■ WORK INSTRUCTIONS ■
If a line in the entries includes "size", show that line.

■ DATA TO EXAMINE ■
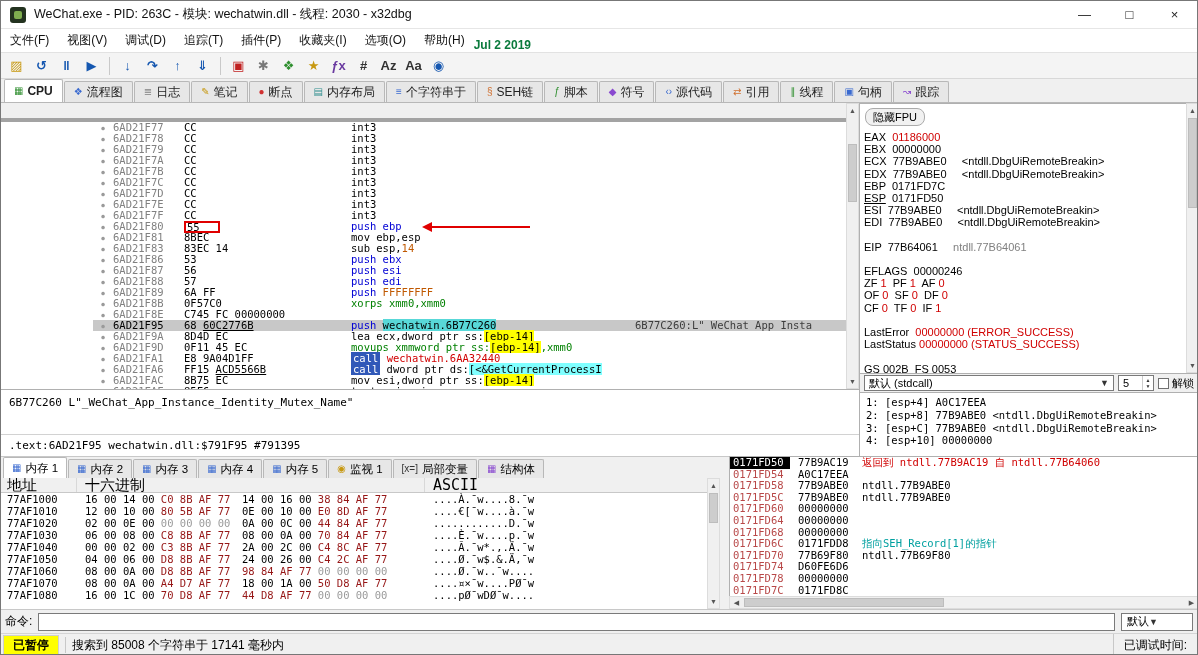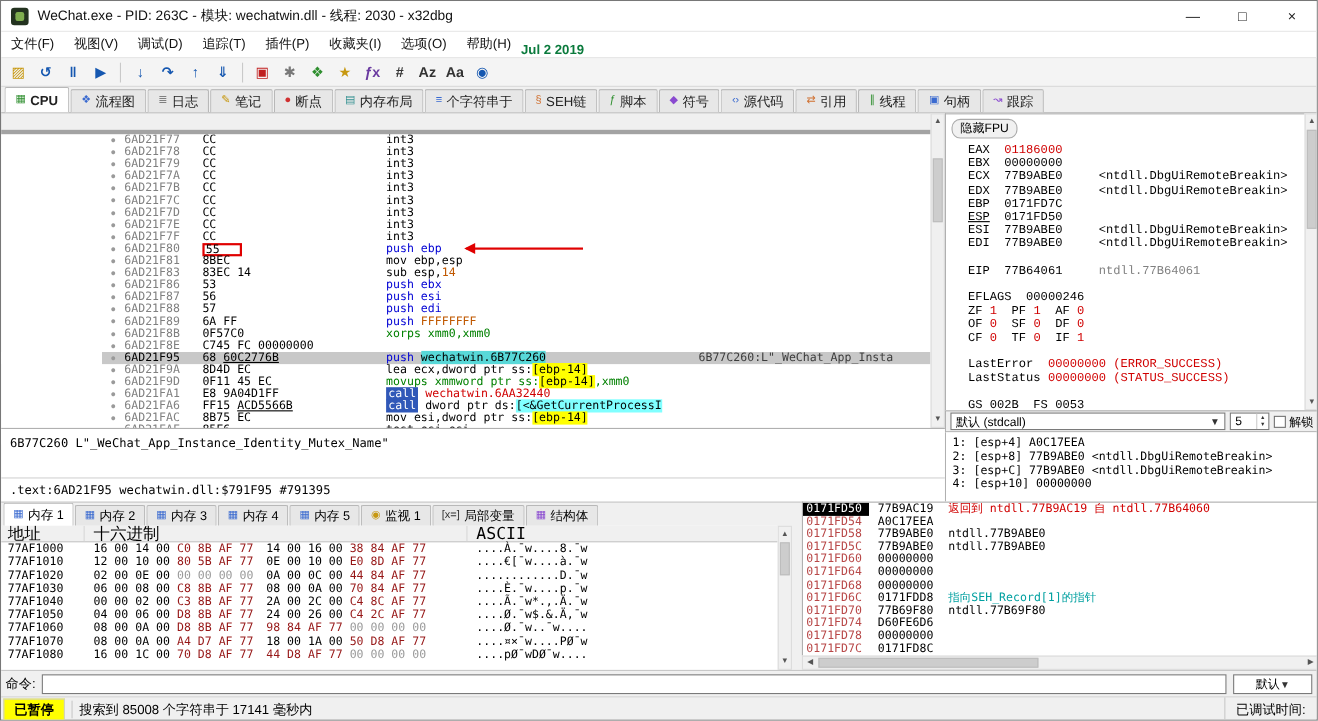--- a/index.html
+++ b/index.html
@@ -80,22 +80,22 @@
 .sb.v .arr{width:100%;height:13px;line-height:13px}
 .sb.h .arr{height:100%;width:13px;line-height:12px}
 .thumb{position:absolute;background:#cdcdcd;border:1px solid #bdbdbd}
 .sb.v .thumb{left:1px;right:1px}
 .sb.h .thumb{top:1px;bottom:1px}
 
 
 .regs{left:858px;top:102px;width:327px;height:270px;border-top:1px solid #b0b0b0;border-left:1px solid #b0b0b0}
 .fpu-btn{position:absolute;left:5px;top:4px;min-width:60px;height:18px;background:#f1f1f1;
          border:1px solid #ababab;font-size:11px;text-align:center;line-height:16px;border-radius:8px;padding:0 5px}
-#reg-lines{position:absolute;left:20px;top:27px;font-size:11px;line-height:12.2px;white-space:pre;
-           font-family:Liberation Mono, monospace}
+#reg-lines{position:absolute;left:4px;top:27px;font-size:11px;line-height:12.2px;white-space:pre;
+           font-family:Liberation Sans, sans-serif}
 .rline{height:12.2px}
 
 
 .callrow{position:absolute;left:858px;top:372px;width:340px;height:20px;background:#f0f0f0;
          border:1px solid #b0b0b0;display:flex;align-items:center;gap:4px;padding:0 4px;font-size:11px}
 .combo{flex:1;height:16px;background:#fff;border:1px solid #7a7a7a;display:flex;
        align-items:center;justify-content:space-between;padding:0 4px}
 .caret{font-size:9px;color:#333}
 .spin{width:36px;height:16px;background:#fff;border:1px solid #7a7a7a;display:flex;align-items:stretch}
 .sval{flex:1;padding-left:4px;line-height:14px}
@@ -144,21 +144,21 @@
 .st-val{width:66px;flex:none;padding-left:8px;color:#000}
 .st-cmt{flex:1;padding-left:6px;overflow:hidden}
 
 
 .cmdbar{position:absolute;left:0;top:608px;width:100%;height:24px;background:#f0f0f0;
         border-top:1px solid #c8c8c8;display:flex;align-items:center;padding:0 4px;gap:6px}
 .cmdlabel{font-size:12px}
 .cmdinput{flex:1;height:18px;border:1px solid #7a7a7a;background:#fff;font-size:12px;
           padding:0 4px;font-family:"DejaVu Sans Mono",monospace;outline:none}
 .cmdcombo{width:72px;height:18px;background:#fff;border:1px solid #7a7a7a;font-size:11px;
-          display:flex;align-items:center;justify-content:center;padding:0 5px}
+          display:flex;align-items:center;justify-content:flex-start;padding:0 5px}
 .statusbar{position:absolute;left:0;top:632px;width:100%;height:23px;background:#f0f0f0;
            border-top:1px solid #d4d4d4;display:flex;align-items:center;font-size:12px}
 .badge{background:#ffff00;border:1px solid #cfcfcf;padding:1px 9px;margin-left:2px;font-weight:bold}
 .ssep{width:1px;height:16px;background:#c8c8c8;margin:0 6px}
 .smsg{flex:1}
 .sright{border-left:1px solid #c8c8c8;padding:0 10px;height:100%;display:flex;align-items:center}
 </style>
 </head>
 <body>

■ EXERCISE ANSWER ■
          border:1px solid #ababab;font-size:11px;text-align:center;line-height:16px;border-radius:8px;padding:0 5px}
-#reg-lines{position:absolute;left:20px;top:27px;font-size:11px;line-height:12.2px;white-space:pre;
+#reg-lines{position:absolute;left:4px;top:27px;font-size:11px;line-height:12.2px;white-space:pre;
          border:1px solid #b0b0b0;display:flex;align-items:center;gap:4px;padding:0 4px;font-size:11px}
 .caret{font-size:9px;color:#333}
 .cmdlabel{font-size:12px}
 .cmdinput{flex:1;height:18px;border:1px solid #7a7a7a;background:#fff;font-size:12px;
 .cmdcombo{width:72px;height:18px;background:#fff;border:1px solid #7a7a7a;font-size:11px;
            border-top:1px solid #d4d4d4;display:flex;align-items:center;font-size:12px}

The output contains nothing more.